On Feb 6, 2013, at 5:13 AM, Anders Broman <anders.broman@xxxxxxxxxxxx> wrote:
> The included patch works on Ubuntu 64 bits but I guess it needs to be protected with more #if defined on say OSX ppc?
Well, obviously, for PPC *and* all other non-x86 CPUs:
http://www.debian.org/ports/
http://www.netbsd.org/ports/
(picked as two OSes that support Wireshark and that are probably the ones with the most instruction set architectures supported; note that the number of supported platforms is > the number of supported ISAs, of course), the code path would be *completely* different. All it might be able to do is say "this is a $ARCHITECTURE processor", without giving a processor brand name.

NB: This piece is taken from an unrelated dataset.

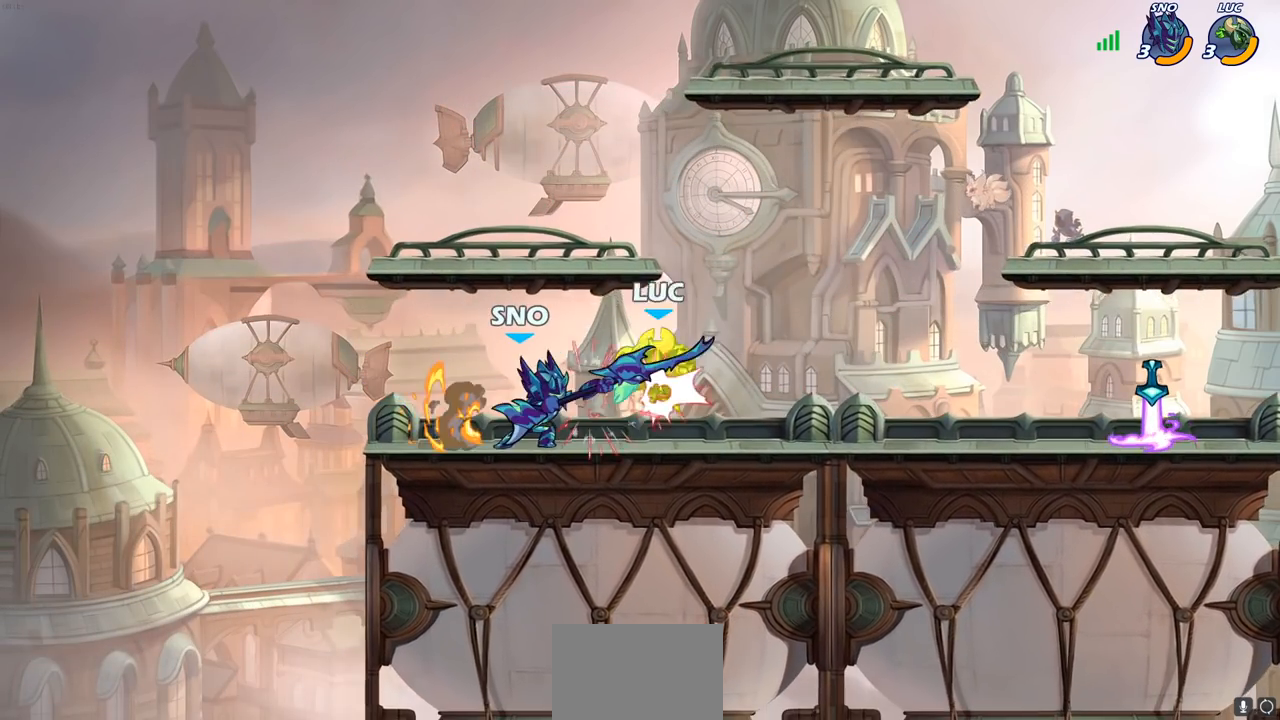
{"buttons": [], "left_stick": "up-right", "right_stick": "center", "events": [[50, "CROSS", "up"], [117, "left_stick", "up-right"], [167, "R2", "up"], [233, "CROSS", "down"], [250, "R2", "down"], [467, "R2", "up"], [483, "CROSS", "up"]]}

Whether an asm would work would depend more on the compiler than on the OS; GCC-compatible compilers would support the same syntax regardless of the OS. (You might have to be careful to avoid features of asm that aren't in older versions of GCC, if there are any that might be used.)
Note also that the CPUID instruction first showed up on the 486; Wireshark might not run very well on a 386 box, but we should at least arrange not to crash with an illegal instruction fault.
In addition, getting the CPU brand and getting the amount of memory on the system should be separate operations - even if we can't get the CPU brand, we should report the amount of physical memory.